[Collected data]
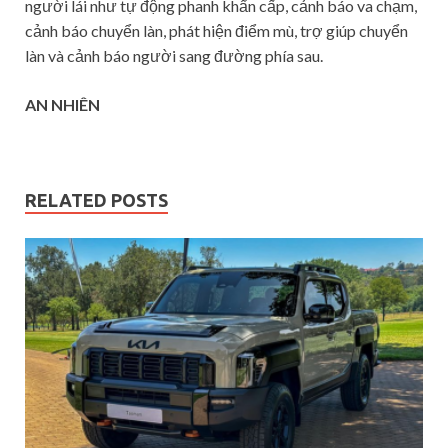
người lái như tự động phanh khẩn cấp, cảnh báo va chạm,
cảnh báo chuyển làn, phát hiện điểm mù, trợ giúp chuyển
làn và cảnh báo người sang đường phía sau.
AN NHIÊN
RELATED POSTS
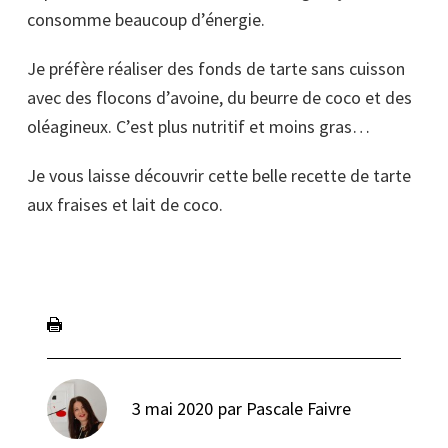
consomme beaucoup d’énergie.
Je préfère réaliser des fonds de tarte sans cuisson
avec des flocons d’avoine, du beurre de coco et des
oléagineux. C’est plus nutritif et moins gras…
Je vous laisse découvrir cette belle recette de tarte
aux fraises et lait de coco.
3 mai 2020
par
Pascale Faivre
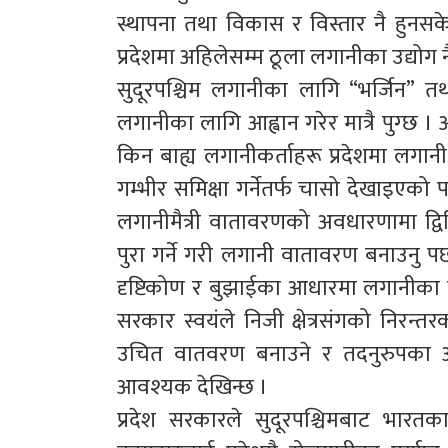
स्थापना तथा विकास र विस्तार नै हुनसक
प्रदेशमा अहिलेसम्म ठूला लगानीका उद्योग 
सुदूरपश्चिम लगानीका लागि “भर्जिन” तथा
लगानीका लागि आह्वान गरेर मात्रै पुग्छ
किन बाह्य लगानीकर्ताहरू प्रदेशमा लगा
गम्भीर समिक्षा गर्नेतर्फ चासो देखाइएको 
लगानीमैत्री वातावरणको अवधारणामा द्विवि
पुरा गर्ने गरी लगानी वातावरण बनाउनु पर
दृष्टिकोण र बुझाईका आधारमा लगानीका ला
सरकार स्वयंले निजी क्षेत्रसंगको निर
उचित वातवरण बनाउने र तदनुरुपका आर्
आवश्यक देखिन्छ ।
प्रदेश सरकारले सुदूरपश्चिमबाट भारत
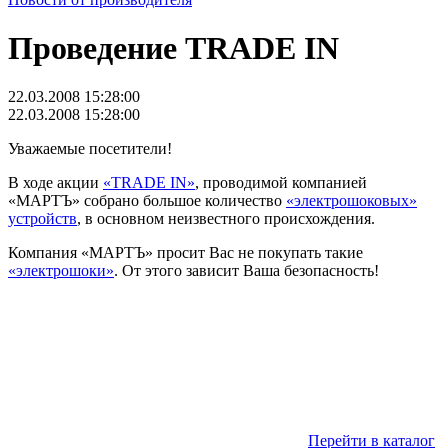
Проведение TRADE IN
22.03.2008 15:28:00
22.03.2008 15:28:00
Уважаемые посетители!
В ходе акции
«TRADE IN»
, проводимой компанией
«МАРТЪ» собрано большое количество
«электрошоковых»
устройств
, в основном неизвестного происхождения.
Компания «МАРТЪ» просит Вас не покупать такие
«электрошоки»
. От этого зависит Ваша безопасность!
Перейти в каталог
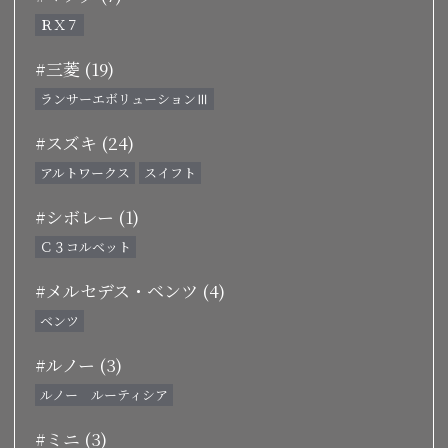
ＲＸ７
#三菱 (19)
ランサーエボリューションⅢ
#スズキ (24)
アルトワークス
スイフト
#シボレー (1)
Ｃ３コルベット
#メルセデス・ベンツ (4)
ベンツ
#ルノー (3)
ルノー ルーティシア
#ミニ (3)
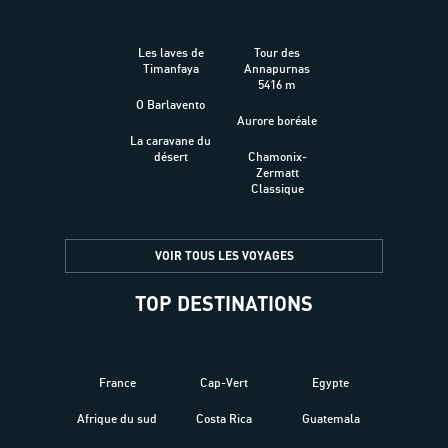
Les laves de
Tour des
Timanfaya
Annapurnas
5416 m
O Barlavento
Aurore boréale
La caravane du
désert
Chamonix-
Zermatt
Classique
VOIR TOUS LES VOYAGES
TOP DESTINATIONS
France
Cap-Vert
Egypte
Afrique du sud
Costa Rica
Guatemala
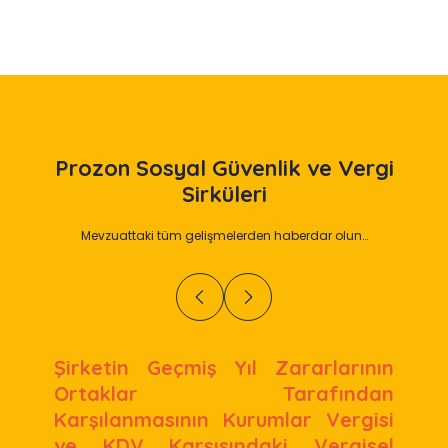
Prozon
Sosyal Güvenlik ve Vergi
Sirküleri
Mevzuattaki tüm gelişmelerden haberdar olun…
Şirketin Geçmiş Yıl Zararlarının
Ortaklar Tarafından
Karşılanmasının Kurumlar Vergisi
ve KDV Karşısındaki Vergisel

**Exercise goal**
Copy the lines from the beginning through the line containing "Pascale Faivre", leaving out the pictures.

**Task solution**
người lái như tự động phanh khẩn cấp, cảnh báo va chạm,
cảnh báo chuyển làn, phát hiện điểm mù, trợ giúp chuyển
làn và cảnh báo người sang đường phía sau.
AN NHIÊN
RELATED POSTS
consomme beaucoup d’énergie.
Je préfère réaliser des fonds de tarte sans cuisson
avec des flocons d’avoine, du beurre de coco et des
oléagineux. C’est plus nutritif et moins gras…
Je vous laisse découvrir cette belle recette de tarte
aux fraises et lait de coco.
3 mai 2020
par
Pascale Faivre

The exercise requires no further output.